Render the lines below as a numbered list, skipping blank lines and leaving out the pictures.

>> begin RECORDS FOR THE EXERCISE

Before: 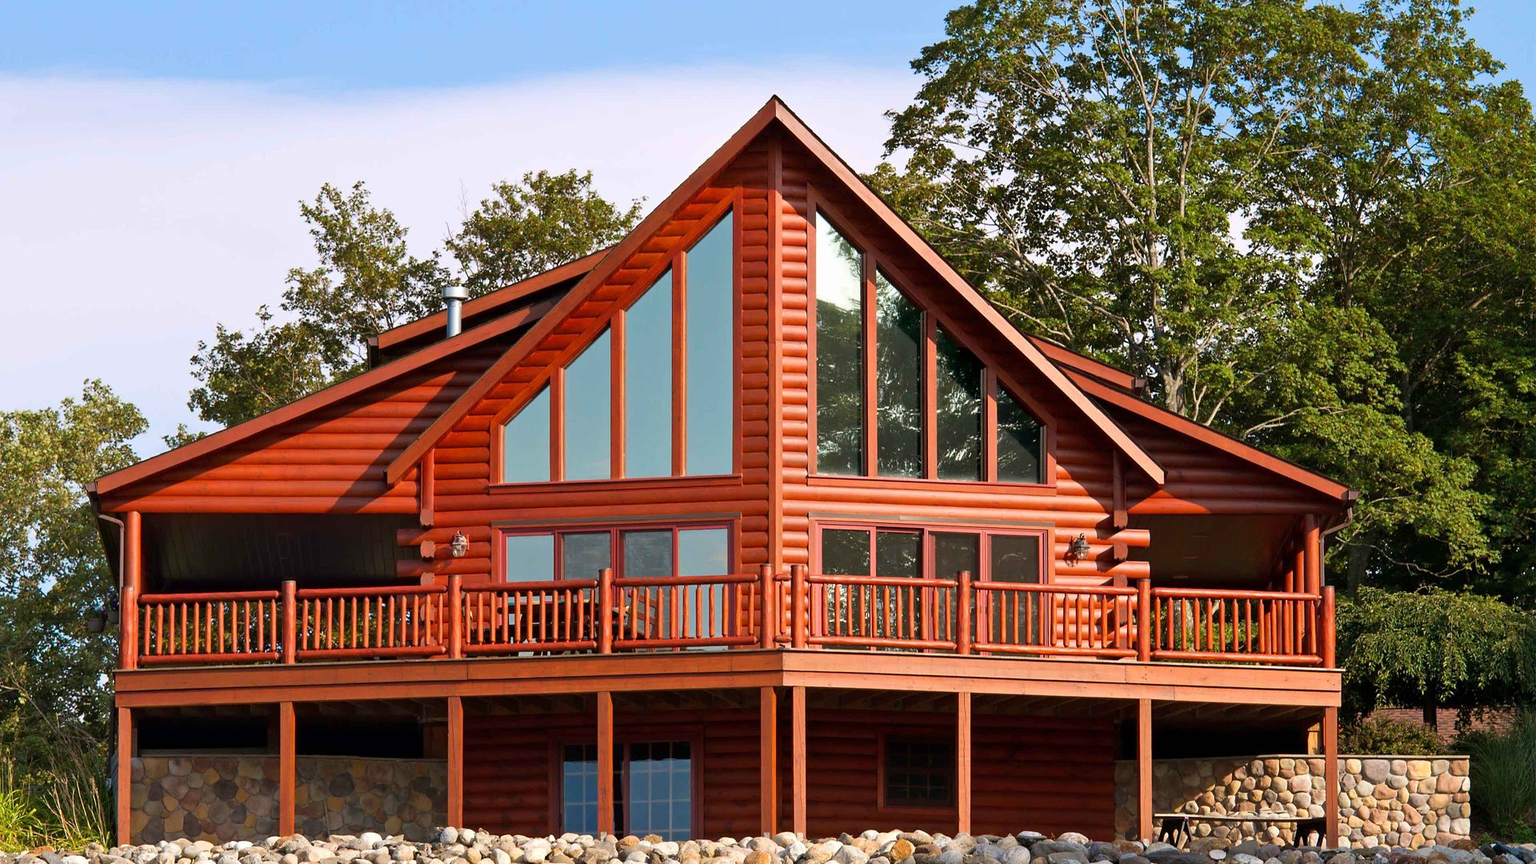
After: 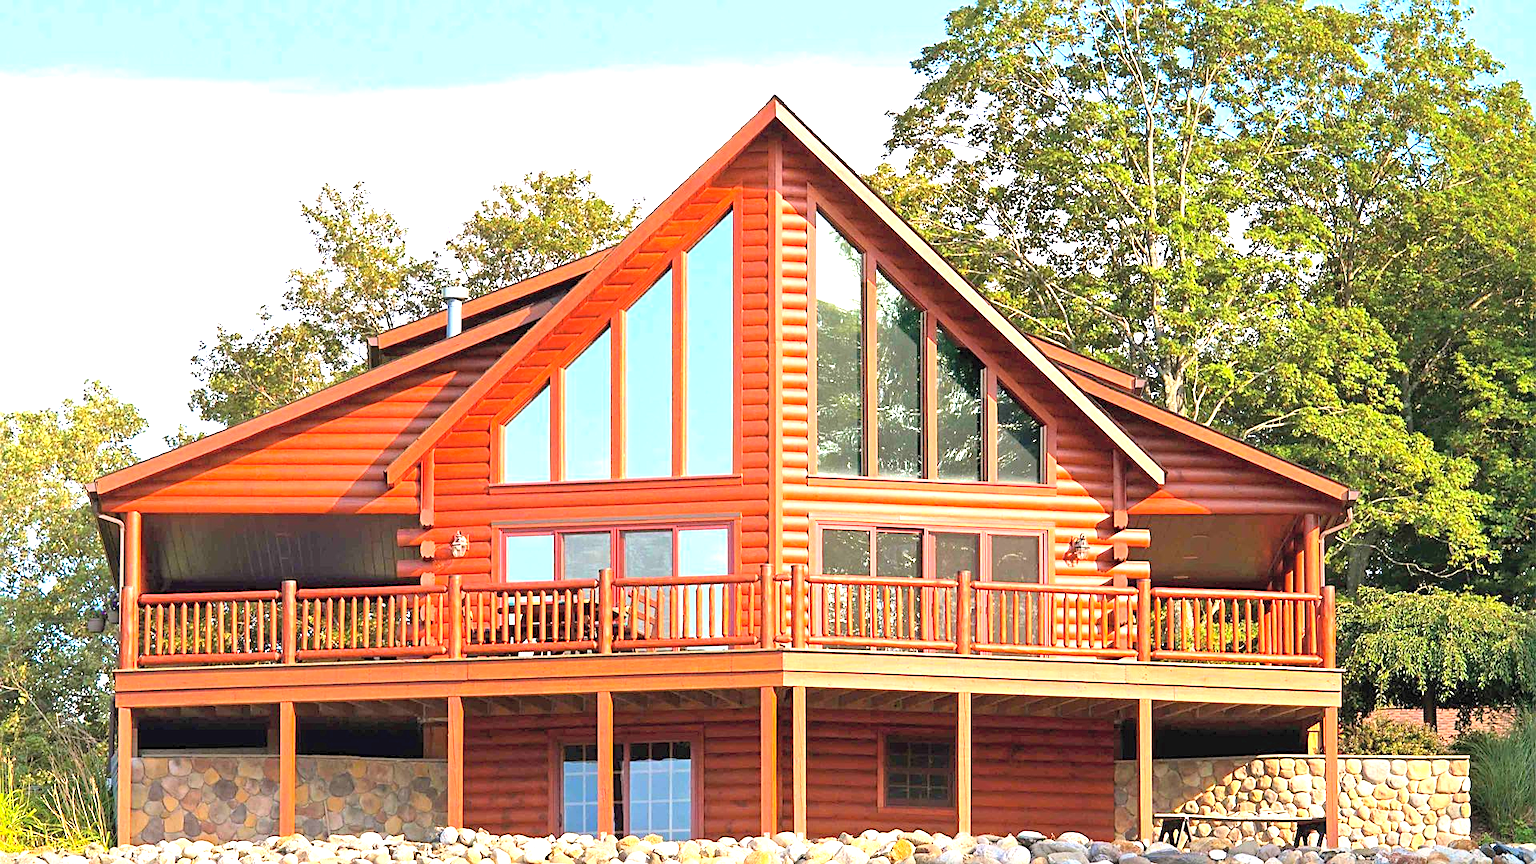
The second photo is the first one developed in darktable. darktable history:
exposure: black level correction 0, exposure 1.5 EV, compensate highlight preservation false
sharpen: on, module defaults
tone equalizer: on, module defaults
contrast brightness saturation: contrast 0.1, brightness 0.3, saturation 0.14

>> end RECORDS FOR THE EXERCISE

_RESULT OF THE EXERCISE:_
1. Before: 
2. After: 
3. The second photo is the first one developed in darktable. darktable history:
4. exposure: black level correction 0, exposure 1.5 EV, compensate highlight preservation false
5. sharpen: on, module defaults
6. tone equalizer: on, module defaults
7. contrast brightness saturation: contrast 0.1, brightness 0.3, saturation 0.14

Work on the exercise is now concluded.